The shape of the gown appealed to me, too, because the extra fabric gathered in back reminded me of the “round gown” popular around the year 1800. And the scalloped edges on the hems of the sleeves and skirt were something I couldn’t recall seeing before.
Luckily, The Met had additional photos of the gown’s details, so I took a look at the close-up of the gown’s neckline:
And that’s when I realized I wasn’t looking at embroidery; I was looking at beading.
Lots and lots of beading! Every bit of color on this gown is comprised of tiny colored beads arranged in intricate designs. Here’s a close-up of the beading along the bottom of the skirt:
Each motif is executed perfectly. In fact, from a distance, you would think it was a machine printed fabric.
What’s astonishing to me is how well preserved the gown is; after two-hundred years, every tiny bead is still in its place.
I just love this gown because it’s so deceptively simple with its plain linen fabric, but after spending some time looking at the exquisite bead-work, I have to wonder if this wasn’t a very expensive gown to purchase.
Even more, I wonder about the talented woman (or women) responsible for creating such a lovely gown. Their skills are a lost art!
Wow! This gown is exquisite and I completely agree it would have been expensive. Yes, a very ‘accomplished’ woman or a very talented seamstress or her assistant would have spent hours on this dress. Just looking at it has me imagining one of the Bennet sisters (Kitty perhaps) having such a talent and it coming out strong after Lydia has eloped with Wickham and she is not allowed to go anywhere alone. In her boredom she works on the design and execution of this dress! Maybe she has seen something with beading on one of Elizabeth or Jane’s dresses? Maybe, if she is very good, she will be allowed to attend Georgiana’s coming out ball. Knowing she has the time, she spends her pin money on beads instead of ribbons and thread! I realize the time frame is a bit off, but my imagination just took off!
Do you have any more books planned on the Bennet sisters?
We think alike, Carole! This dress made my imagination take off, too. I have a story I’ve been working on that’s a lot like the scenario you mentioned:; Kitty has a talent for trimming bonnets and dresses. After Mr. Bennet falls ill, and no one can tell if he will recover, Kitty decides to put her skills to work to earn money, just in case Mr. Collins takes over Longbourn and turns the Bennet women out of their home. I’m kind of taken with the idea of Kitty being the sister to step up and save the family from financial ruin. 🙂
In the meantime, I’ve been working on a book that I hope to finish by the end of the month; keeping my fingers crossed (and my coffee mug full) that I will get it done! I’ll keep you posted on my progress!
Oh yes, I like your scenario for Kitty! I hope you take it up once you finish this new one! I’m all excited to know you do have one in the works! Thank you so much for letting me know, and I look forward to the progress reports. Too bad I can’t be there to keep your coffee mug filled!

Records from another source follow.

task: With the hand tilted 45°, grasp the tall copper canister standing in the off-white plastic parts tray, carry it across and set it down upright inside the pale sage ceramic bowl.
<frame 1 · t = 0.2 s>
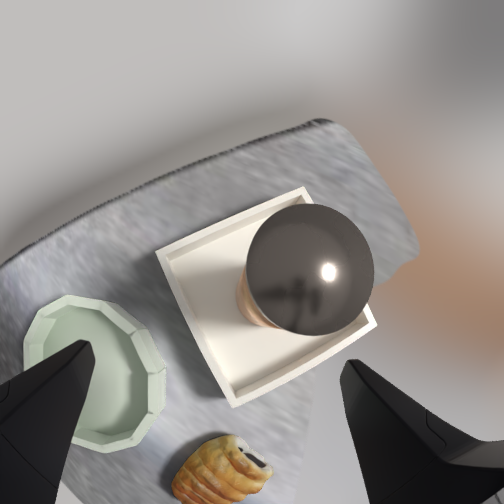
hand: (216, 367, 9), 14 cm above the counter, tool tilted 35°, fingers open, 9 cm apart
canister: (267, 295, 23), point 1 cm above the counter, touching parts tray
parts tray: (265, 295, 23), on the counter
bowl: (95, 373, 20), on the counter
pastry: (222, 468, 20), on the counter
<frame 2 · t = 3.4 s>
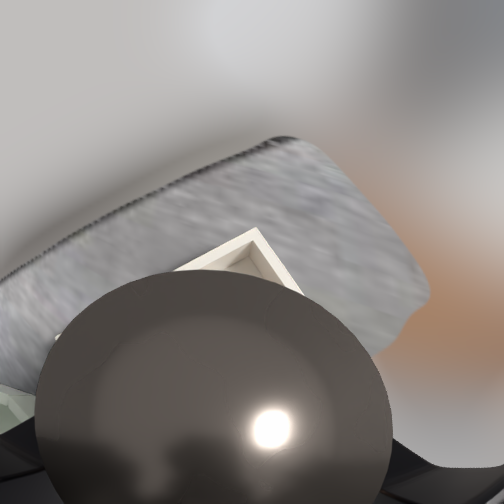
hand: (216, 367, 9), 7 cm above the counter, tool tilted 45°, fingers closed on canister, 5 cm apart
canister: (216, 392, 14), point 1 cm above the counter, touching gripper, parts tray
parts tray: (216, 391, 15), on the counter
bowl: (28, 470, 9), on the counter
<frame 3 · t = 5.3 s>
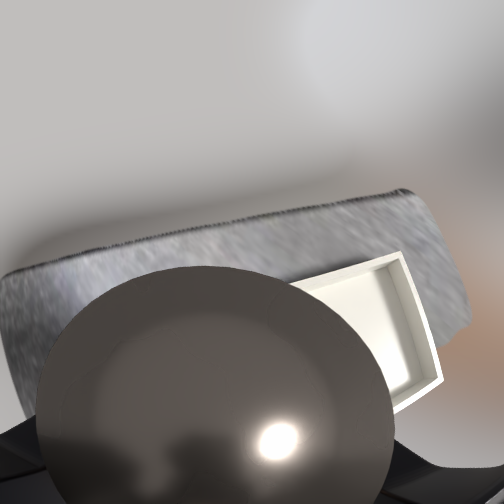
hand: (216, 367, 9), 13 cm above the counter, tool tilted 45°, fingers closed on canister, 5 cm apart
canister: (217, 391, 14), point 7 cm above the counter, touching gripper
parts tray: (354, 347, 22), on the counter
when the fingers open (8 cm above the counter, at t = 7.2 s): canister drops 1 cm, resting on bowl.
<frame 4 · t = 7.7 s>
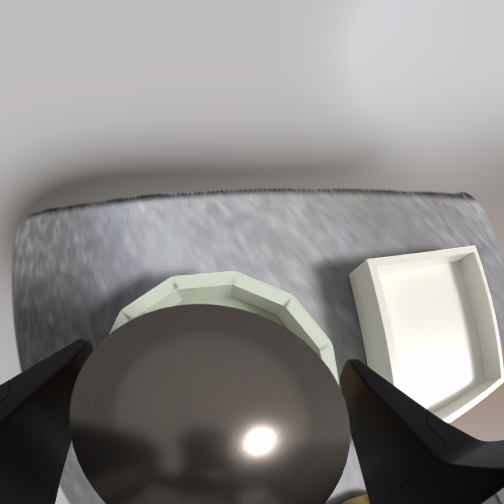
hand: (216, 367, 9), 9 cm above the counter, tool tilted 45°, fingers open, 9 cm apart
canister: (217, 391, 15), point 1 cm above the counter, touching bowl
parts tray: (430, 339, 18), on the counter
bowl: (217, 389, 16), on the counter
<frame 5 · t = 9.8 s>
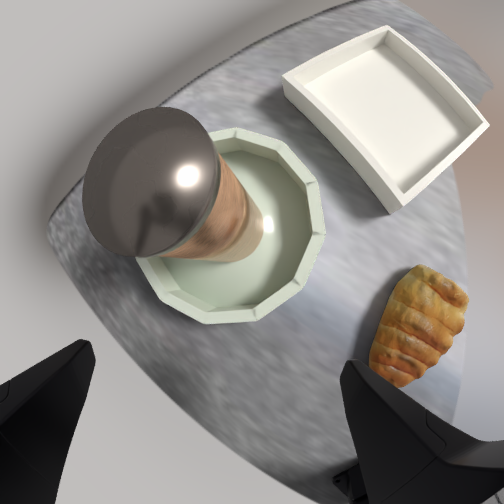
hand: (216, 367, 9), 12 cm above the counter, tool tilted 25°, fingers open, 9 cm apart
canister: (228, 227, 21), point 1 cm above the counter, touching bowl
parts tray: (390, 111, 19), on the counter
bowl: (230, 227, 21), on the counter
pastry: (414, 322, 19), on the counter
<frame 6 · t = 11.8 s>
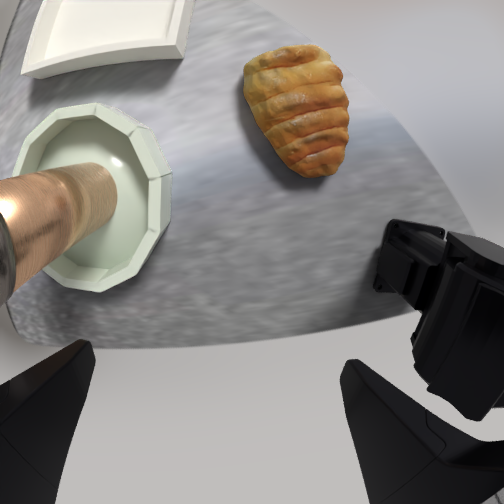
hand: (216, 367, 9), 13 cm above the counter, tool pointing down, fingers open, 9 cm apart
canister: (88, 196, 18), point 1 cm above the counter, touching bowl
bowl: (91, 194, 19), on the counter
pastry: (297, 104, 18), on the counter
at the end: canister inside the target area on the bowl (0.1 cm from its centre), point 0.6 cm above the bowl's base; canister tilted 0°; the gripper is holding nothing — task done.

Actually, beadwork is a thriving craft! You only need to Google the term and you’ll find lots of books and examples.
That particular type of bead embroidery on fabric is not very popular sanymore, but I think that’s because it became narrowed down to evening wear and wedding gowns, and hardly anyone makes their own anymore.
It would be interesting to know if the design was stitched with a needle or a tambour hook. BTW, there are textile houses in India still today where people embellish fabric with thread, sequins a and beads, either for high end saris or for sale to the high end fashion world in Europe. It would be interesting to know if the fabric originally came from.India, or if it was stitched in England.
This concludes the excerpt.